Data entries:
'''
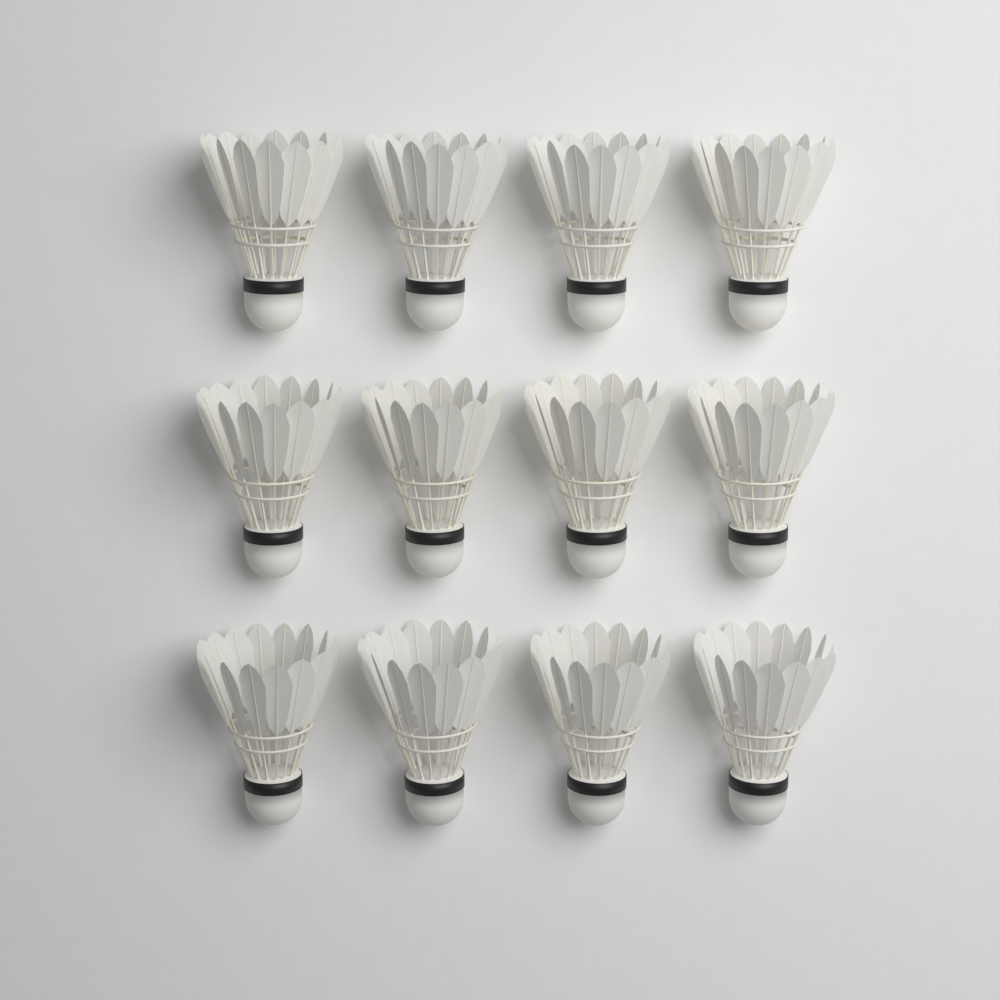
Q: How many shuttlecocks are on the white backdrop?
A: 12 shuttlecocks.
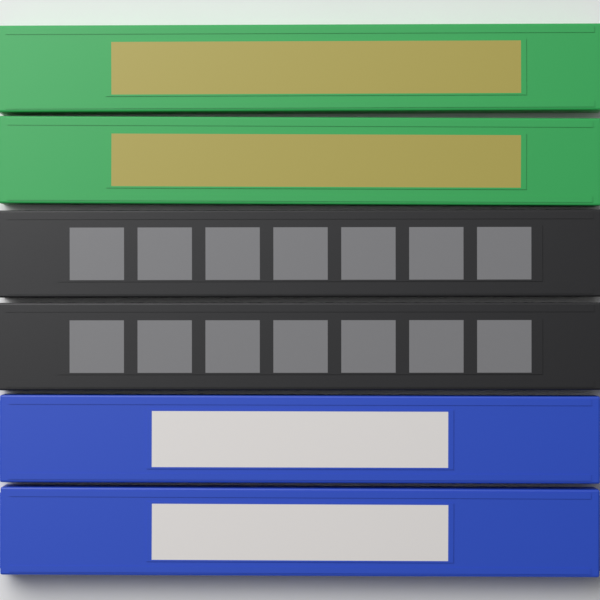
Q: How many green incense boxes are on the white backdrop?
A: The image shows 2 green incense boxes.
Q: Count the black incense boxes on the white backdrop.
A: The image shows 2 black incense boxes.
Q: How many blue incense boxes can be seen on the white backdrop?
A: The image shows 2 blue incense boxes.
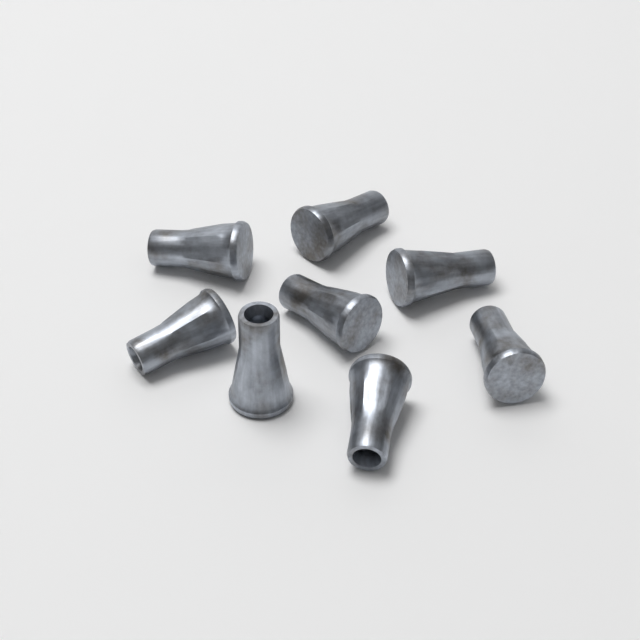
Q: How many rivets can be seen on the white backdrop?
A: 8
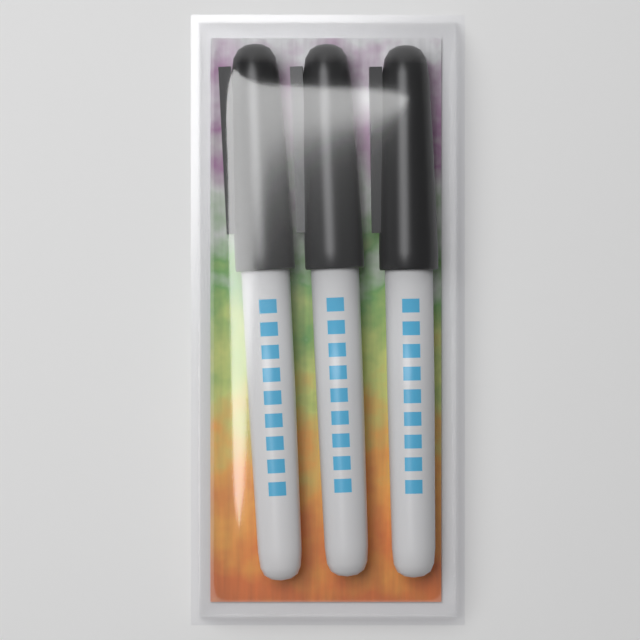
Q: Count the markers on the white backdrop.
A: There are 3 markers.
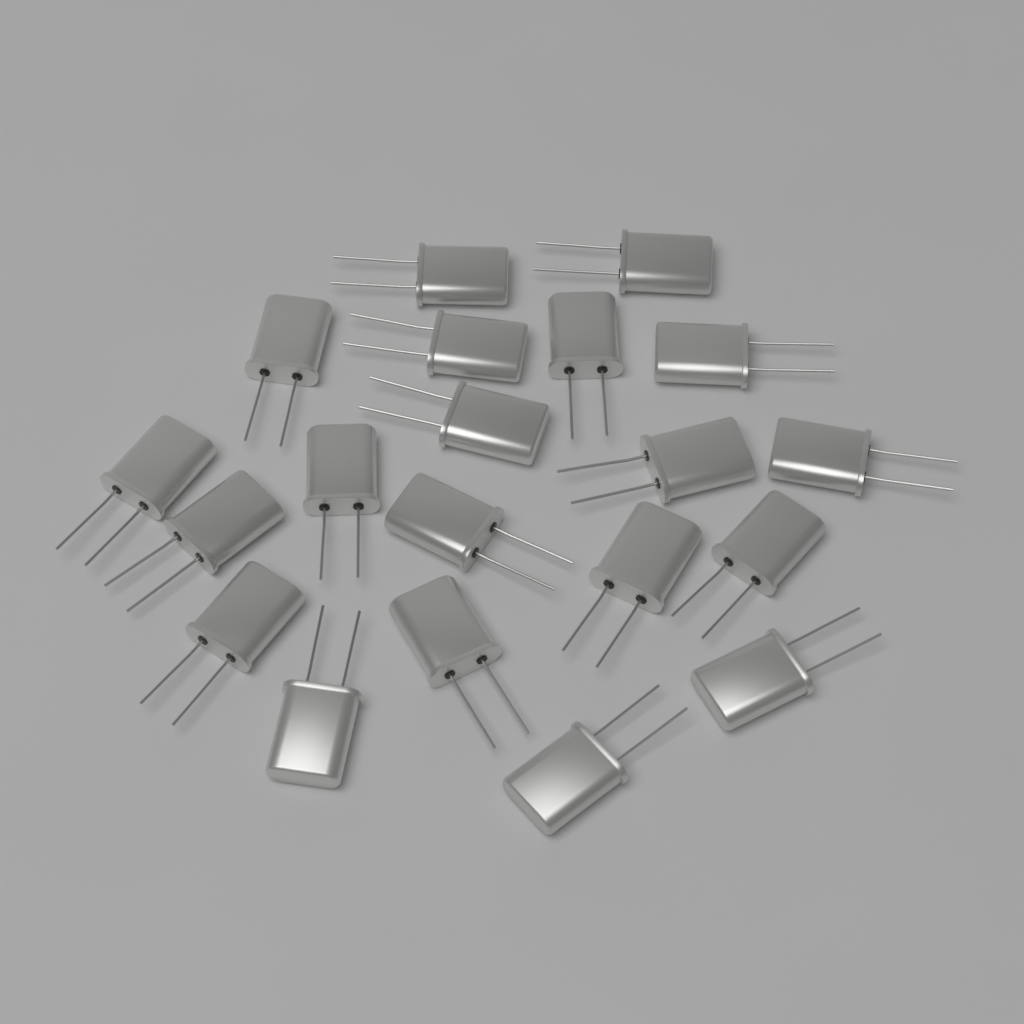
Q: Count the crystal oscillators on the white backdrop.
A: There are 20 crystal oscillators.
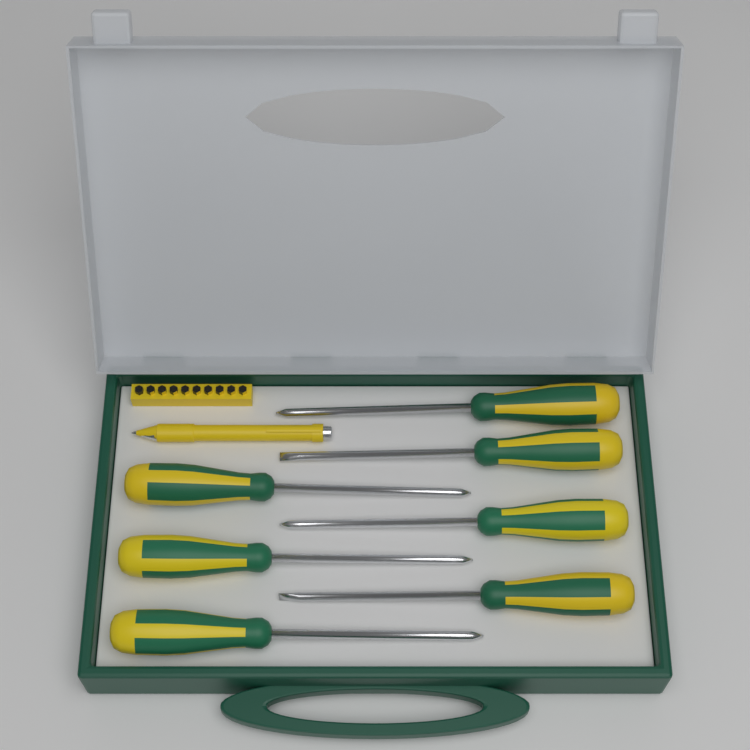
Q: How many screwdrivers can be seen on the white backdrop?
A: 7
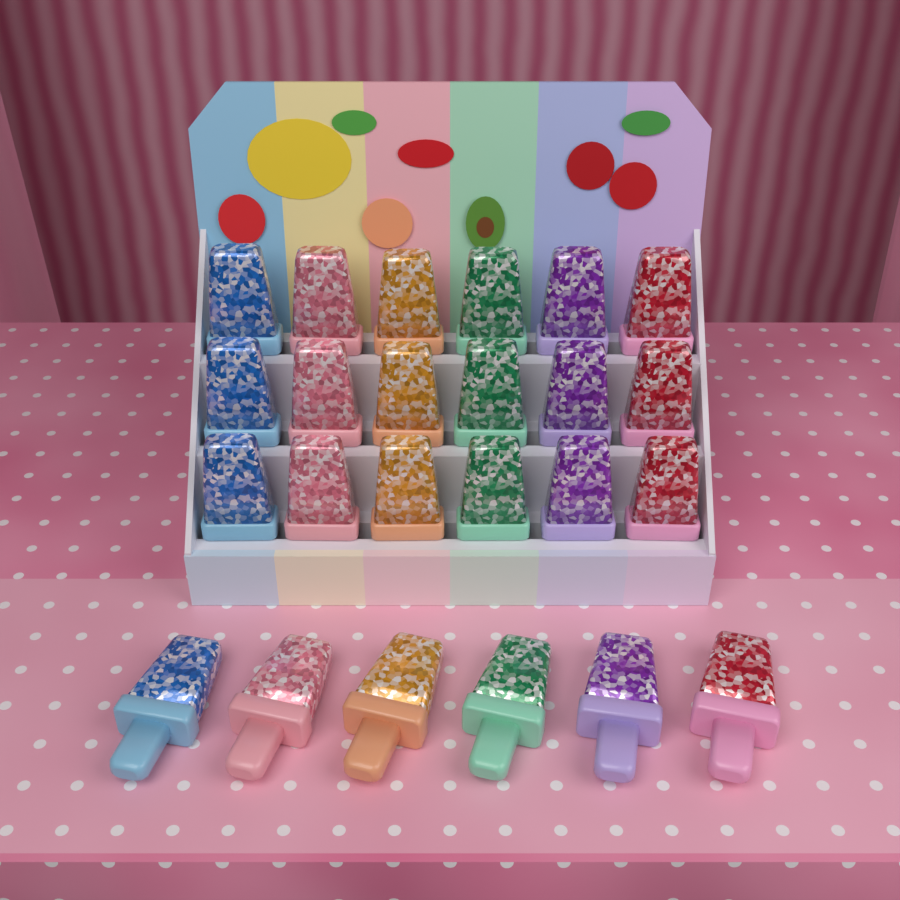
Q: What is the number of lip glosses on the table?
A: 24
'''
■ Given instruction
Copy out every line of the material above word for word, leaving the pictures out.

■ Answer to the task
Q: How many shuttlecocks are on the white backdrop?
A: 12 shuttlecocks.
Q: How many green incense boxes are on the white backdrop?
A: The image shows 2 green incense boxes.
Q: Count the black incense boxes on the white backdrop.
A: The image shows 2 black incense boxes.
Q: How many blue incense boxes can be seen on the white backdrop?
A: The image shows 2 blue incense boxes.
Q: How many rivets can be seen on the white backdrop?
A: 8
Q: Count the markers on the white backdrop.
A: There are 3 markers.
Q: Count the crystal oscillators on the white backdrop.
A: There are 20 crystal oscillators.
Q: How many screwdrivers can be seen on the white backdrop?
A: 7
Q: What is the number of lip glosses on the table?
A: 24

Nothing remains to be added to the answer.